É o caboclo reimoso, esperto, brincalhão e prosista, com muitas estórias
engraçadas para nos contar, com aquela maneira que lhe é particular.
Luiz Gonzaga é o caminho que nos traz de volta aos pés-de-serra do sertão
nordestino através de xotes, baiões e toadas que tão bem retratam a nossa
terra. Luiz é a energia que mantém viva em cada retirante a lembrança do seu
longínquo sertão e a esperança derradeira de um dia ainda voltar para ele.
Luiz Gonzaga é tudo aquilo que emana do sertão. É a expressão de uma
terra pobre e sofrida, ora seca e triste, ora verde e alegre. De uma terra
esquecida e castigada, mas infinitamente bonita pela pureza de sua gente.
Luiz Gonzaga é a Asa Branca que volta correndo para o sertão quando ouve
o ronco das primeiras trovoadas; é o cheiro gostoso da terra molhada; é o
juazeiro com o seu eterno verde esperança; a peitica que, na copa do umbuzeiro,
canta alegre com a chegada do inverno; é o riacho que corre vorazmente,
arrastando árvores com as águas da primeira chuva; é o açude que sangra após
anos de seca; é um fole velho gemendo numa palhoça, alegrando o São João na
roça; é a rama verde da gitirana que, quando nasce, faz renascer o sertão.
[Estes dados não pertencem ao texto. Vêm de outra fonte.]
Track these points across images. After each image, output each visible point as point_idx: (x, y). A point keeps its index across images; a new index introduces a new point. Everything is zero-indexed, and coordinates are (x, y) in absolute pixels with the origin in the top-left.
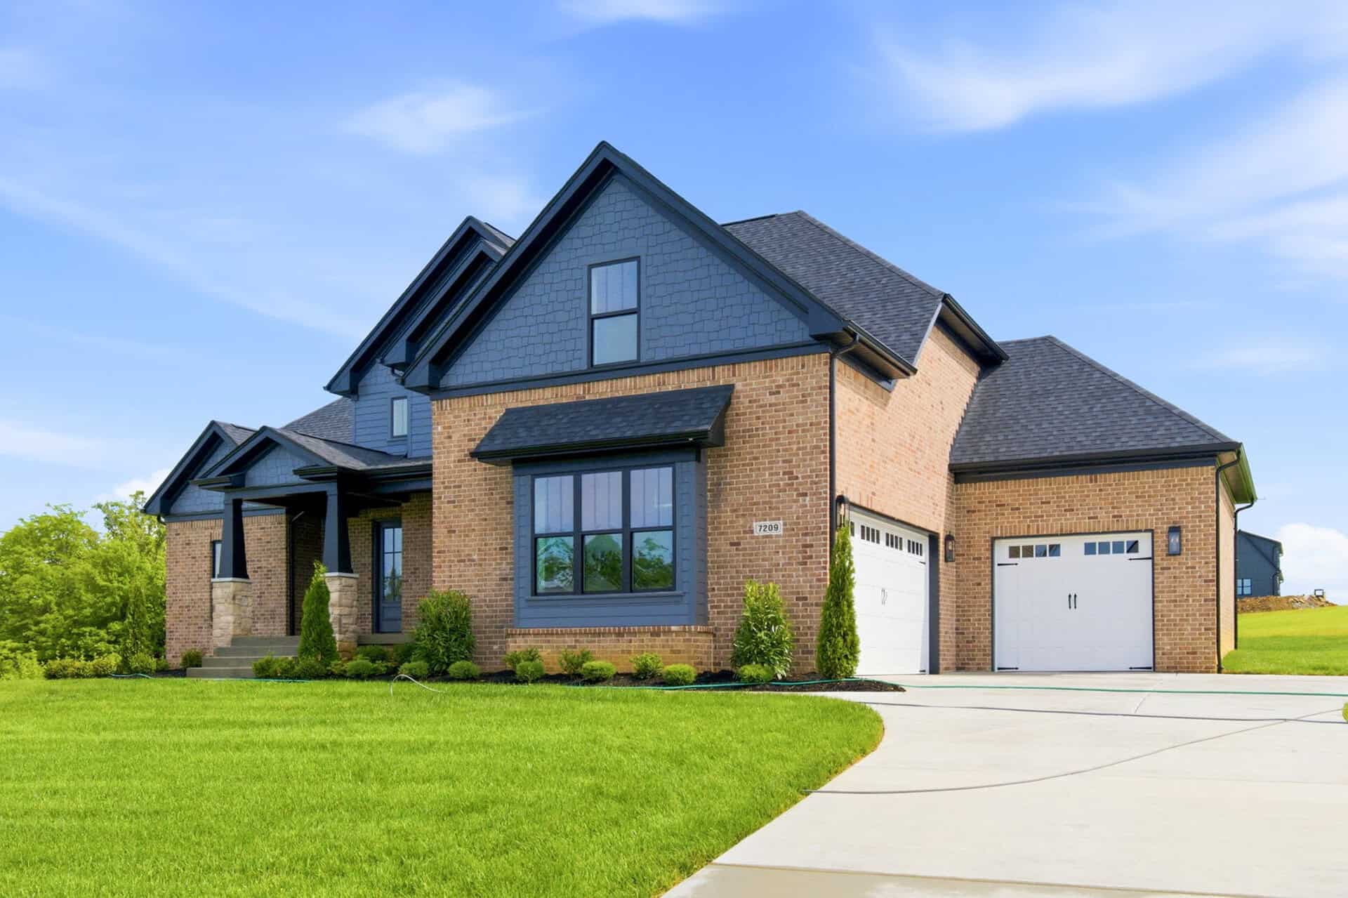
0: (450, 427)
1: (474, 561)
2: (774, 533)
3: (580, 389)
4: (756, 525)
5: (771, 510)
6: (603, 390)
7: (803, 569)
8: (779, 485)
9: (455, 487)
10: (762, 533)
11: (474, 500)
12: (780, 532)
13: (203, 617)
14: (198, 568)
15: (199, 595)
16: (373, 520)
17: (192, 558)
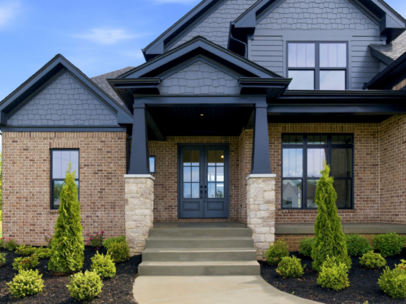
13: (42, 206)
14: (37, 168)
15: (38, 189)
16: (178, 144)
17: (30, 160)
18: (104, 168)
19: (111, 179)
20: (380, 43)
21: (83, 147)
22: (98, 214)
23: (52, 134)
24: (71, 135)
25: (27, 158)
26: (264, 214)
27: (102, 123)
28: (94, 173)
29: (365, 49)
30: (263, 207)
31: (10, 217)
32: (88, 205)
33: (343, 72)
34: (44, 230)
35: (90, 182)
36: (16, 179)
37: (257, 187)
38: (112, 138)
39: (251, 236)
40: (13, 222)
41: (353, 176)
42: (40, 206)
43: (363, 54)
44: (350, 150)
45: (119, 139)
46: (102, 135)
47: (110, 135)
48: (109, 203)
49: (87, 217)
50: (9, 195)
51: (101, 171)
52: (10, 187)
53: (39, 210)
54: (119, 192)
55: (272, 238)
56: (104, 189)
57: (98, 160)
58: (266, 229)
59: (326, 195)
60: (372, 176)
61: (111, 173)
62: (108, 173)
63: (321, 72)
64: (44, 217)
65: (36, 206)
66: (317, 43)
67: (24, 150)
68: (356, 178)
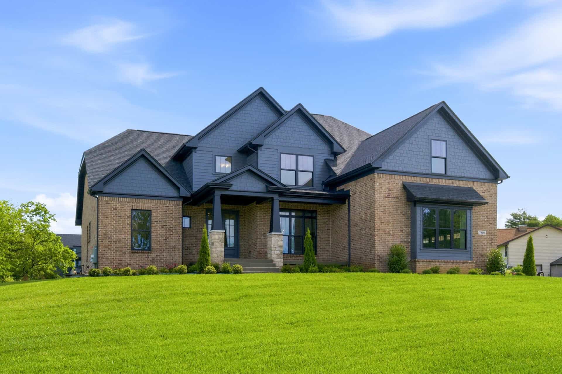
0: (382, 184)
1: (391, 234)
2: (483, 234)
3: (428, 180)
4: (479, 231)
5: (482, 228)
6: (436, 182)
7: (491, 246)
8: (485, 220)
9: (384, 206)
10: (481, 234)
11: (391, 212)
12: (485, 234)
13: (126, 248)
14: (123, 222)
15: (123, 236)
16: (206, 209)
17: (119, 217)
18: (168, 224)
19: (172, 231)
20: (331, 158)
21: (154, 209)
22: (164, 254)
23: (134, 200)
24: (146, 201)
25: (116, 215)
26: (278, 252)
27: (166, 195)
28: (161, 227)
29: (323, 161)
30: (278, 249)
31: (104, 254)
32: (157, 248)
33: (311, 173)
34: (128, 264)
35: (159, 233)
36: (108, 229)
37: (275, 239)
38: (173, 205)
39: (272, 262)
40: (106, 258)
41: (316, 236)
42: (125, 248)
43: (322, 164)
44: (314, 220)
45: (178, 205)
46: (167, 203)
47: (172, 202)
48: (171, 247)
49: (157, 256)
50: (103, 240)
51: (166, 225)
52: (105, 234)
53: (124, 250)
54: (177, 240)
55: (282, 264)
56: (168, 238)
57: (164, 218)
58: (279, 260)
59: (309, 243)
60: (327, 236)
61: (172, 228)
62: (170, 227)
63: (299, 172)
64: (127, 255)
65: (122, 248)
66: (297, 155)
67: (114, 209)
68: (318, 236)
Luiz Gonzaga é o filho de Januário que nasceu em Exu, em pleno sertão
pernambucano, nas terras dos Alencar, e que aprendeu com o pai a puxada da
sanfona. Luiz é aquele moleque que fugiu de casa em 1930, para tornar-se, um
dia, o grande e insuperável Rei do Baião. Luiz Gonzaga é o sanfoneiro do Riacho
da Brígida, de rosto redondo e riso largo, que deixou o sertão do Araripe para
ser o dono de um reinado que não tem fim, posto que, o seu canto é eterno.